We will now read each monthly dataset in, resample, mask and write the output to the processed directory.

require(raster)

solradDir <- '~/ccsm4_2050_2.5arcmin/ET_SolRad'
outputDir <- '~/ccsm4_2050_2.5arcmin/processed/'

# read in the solar radiation rasters
solradStack <- stack(paste(solradDir, '/et_solrad_', 1:12, sep=''))

# read in a worldclim raster as a template
template <- raster('~/ccsm4_2050_2.5arcmin/processed/bio_1.tif')

# resample and mask according to template
solrad <- resample(solradStack, template)
solrad <- mask(solrad, template)

for (k in 1:nlayers(solrad)) {

  fn <- paste(outputDir, names(solrad)[k], '.tif', sep='')
  cat(fn, '\n')
    writeRaster(solrad[[k]], fn, format='GTiff', overwrite=TRUE)
}

# clear temporary file cache
removeTmpFiles(h = 0)

Clip rasters to North America

As we are primarily interested in North America in this particular case, we will clip our input rasters to a relevant extent, which is much less computationally intensive than generating the ENVIREM variables, and clipping those later.

We will first define an extent with a polygon. Here we have already identified coordinates that, when linked, create a polygon that encompasses North America. We will then read in each input raster, crop/mask it and write to disk, to a directory called NorthAmerica.

library(rgeos)
## rgeos version: 0.3-22, (SVN revision 544)
##  GEOS runtime version: 3.4.2-CAPI-1.8.2 r3921 
##  Linking to sp version: 1.2-4 
##  Polygon checking: TRUE
library(maptools)
data(wrld_simpl)

poly <- readWKT("POLYGON((
  -166.9 89.6,
  -10.4 87.4,
  -10.4 80.1,
  -27.2 65.5,
  -36.6 54.2,
  -62.1 21.3,
  -66.0 14.4,
  -77.8 11.8,
  -80.0  4.6,
  -105.3 -0.2,
  -181.5 -0.4,
  -182.1 51.6,
  -178.7 54.9,
  -168.0 61.9,
  -168.9 65.2,
  -166.9 89.6
))", p4s = CRS("+proj=longlat +datum=WGS84"))

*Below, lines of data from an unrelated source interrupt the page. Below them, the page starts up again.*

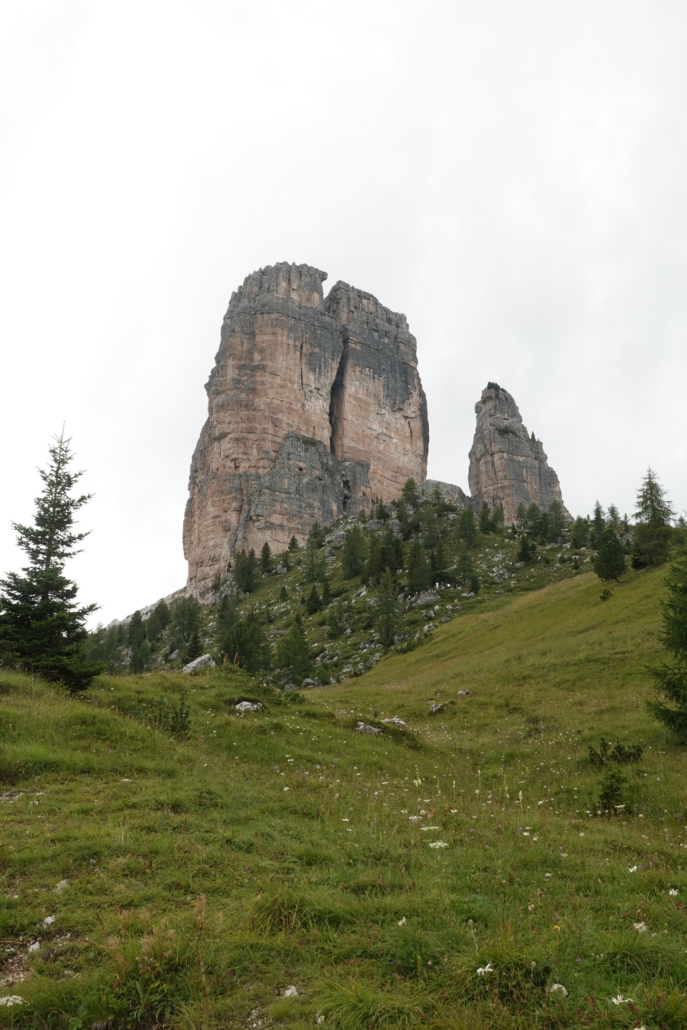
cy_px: 515
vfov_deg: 55.8
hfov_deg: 38.9
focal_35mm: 34
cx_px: 344
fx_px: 973
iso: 100
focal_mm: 12.63
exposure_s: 1/40
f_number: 9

plot(poly, border = 'blue', mar = c(0,0,0,0))
plot(wrld_simpl, add=TRUE, lwd=0.2)

# crop and mask input rasters
inputDir <- "~/ccsm4_2050_2.5arcmin/processed"
outputDir <- "~/ccsm4_2050_2.5arcmin/NorthAmerica/"

files <- list.files(inputDir, pattern = '.tif$', full.names = TRUE)

r <- stack(files)
r <- crop(r, poly)
r <- mask(r, poly)

for (i in 1:nlayers(r)) {
  fn <- paste(outputDir, names(r)[i], '.tif', sep = '')
  writeRaster(r[[i]], filename = fn, format = 'GTiff', overwrite = TRUE)
}

Check conversion

We can check that we have the required rasters and have named them appropriately. We expect to have:

library(envirem)
verifyFileStructure("~/ccsm4_2050_2.5arcmin/NorthAmerica", returnFileNames = FALSE, rasterExt = '.tif')

This function should return nothing, because our files have been appropriately prepared. If there was a problem with any of the naming, or if particular files were missing, this function would have said so.

We can now supply the processed input rasters to the envirem package’s main function, generateRasters. As we are inputing high resolution rasters, we supply a tileNum of 4, which means that rasters will be split into 4 pieces. We also specify var = 'all' because we want all available variables to be generated. resName and timeName are just tags for naming the output.

require(envirem)
require(raster)

inputDir <- '~/ccsm4_2050_2.5arcmin/NorthAmerica'
outDir <- '~/ccsm4_2050_2.5arcmin/envirem'

# resolution of 2.5arcmin, so we will split rasters into tiles to ease the computational burden
tileNum <- 4

generateRasters(var = 'all', maindir = inputDir, resName = '2.5arcmin', timeName = 'future2050', outputDir = outDir, nTiles = tileNum)

The set of ENVIREM variables should now be found in the output directory.

setwd('~/ccsm4_2050_2.5arcmin/envirem/future2050/2.5arcmin')
list.files()
##  [1] "future2050_2.5arcmin_annualPET.tif"               
##  [2] "future2050_2.5arcmin_aridityIndexThornthwaite.tif"
##  [3] "future2050_2.5arcmin_climaticMoistureIndex.tif"   
##  [4] "future2050_2.5arcmin_continentality.tif"          
##  [5] "future2050_2.5arcmin_embergerQ.tif"               
##  [6] "future2050_2.5arcmin_growingDegDays0.tif"         
##  [7] "future2050_2.5arcmin_growingDegDays5.tif"         
##  [8] "future2050_2.5arcmin_maxTempColdest.tif"          
##  [9] "future2050_2.5arcmin_minTempWarmest.tif"          
## [10] "future2050_2.5arcmin_monthCountByTemp10.tif"      
## [11] "future2050_2.5arcmin_PETColdestQuarter.tif"       
## [12] "future2050_2.5arcmin_PETDriestQuarter.tif"        
## [13] "future2050_2.5arcmin_PETseasonality.tif"          
## [14] "future2050_2.5arcmin_PETWarmestQuarter.tif"       
## [15] "future2050_2.5arcmin_PETWettestQuarter.tif"       
## [16] "future2050_2.5arcmin_thermicityIndex.tif"